In sports, legendary football coach George Welsh retired after the Cavaliers lost in the Oahu Bowl after seeing his team dwindle during its 6-6 season. In December, Virginia hired Al Groh, a former NFL coach who graduated from the University in 1967, to replace Welsh.

But at University Hall, a new brand of energy was created by the men's basketball team, which rose to a top-10 ranking in the national polls for the first time in nearly a decade. The team won 20 games - 14 of them in front of raucous home crowds - and beat Duke, North Carolina, Maryland and Wake Forest before losing in the first round of the NCAA Tournament to Gonzaga.

The women's basketball team, however, got some scary news before its season started when Ryan underwent surgery in August to remove a tumor from her pancreas. She returned to coach the entire season, however, and led the Cavaliers to the NCAA tournament for the 18th consecutive time. Sophomore forward Schuye LaRue was named to the All-ACC team.

For graduation, the Class of 2001 will hear from Francis S. Collins, the geneticist who heads the international Human Genome Project. Collins, a 1970 graduate, oversees the 13-year project that could change the way medicine treats the human body.

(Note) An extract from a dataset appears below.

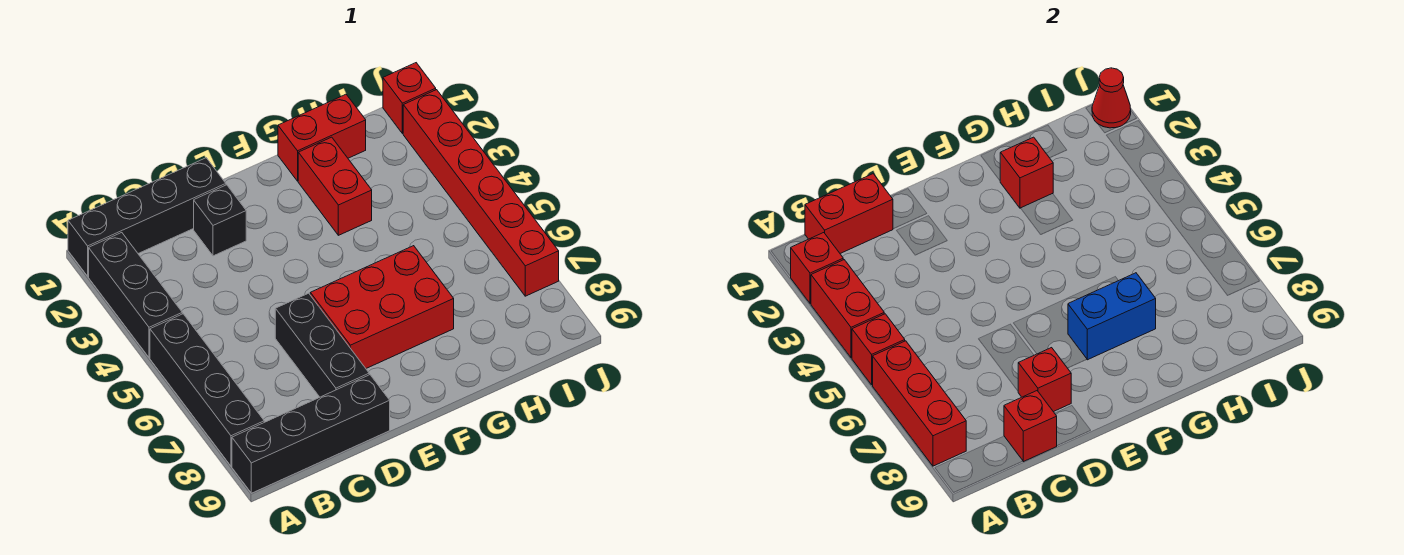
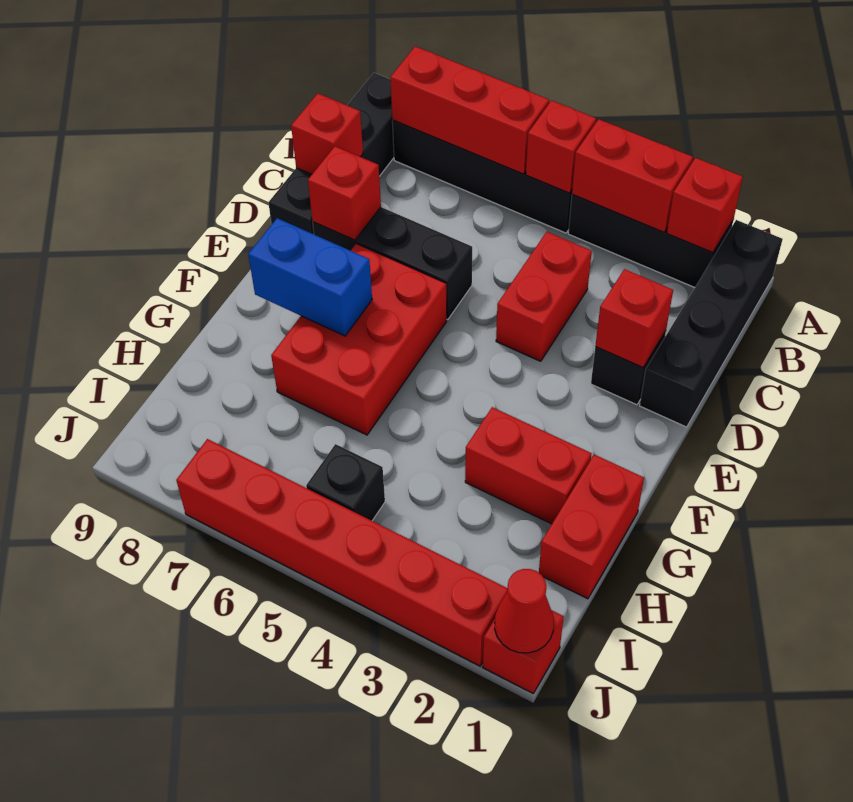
red 1x2 brick [805,174,893,253] -> red 1x2 brick moved to [496,232,592,361]
blue 1x2 brick [1068,273,1156,360] -> blue 1x2 brick turned to [248,218,372,336]
red 1x1 brick [1000,137,1053,208] -> red 1x1 brick moved to [595,269,673,367]
none -> black 1x1 brick [306,444,385,521]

Three years, eight months and 21 days ago, President Casteen stood at the Rotunda and asked a few things of the entering Class of 2001. Embrace University ideals. Recognize differences among classmates. Take advantage of the knowledge that is the center of Mr. Jefferson's University.

For the most part, the class has followed that advice but it still will leave with a few issues unresolved.

After four years of comings and goings, Bodo's still hasn't arrived.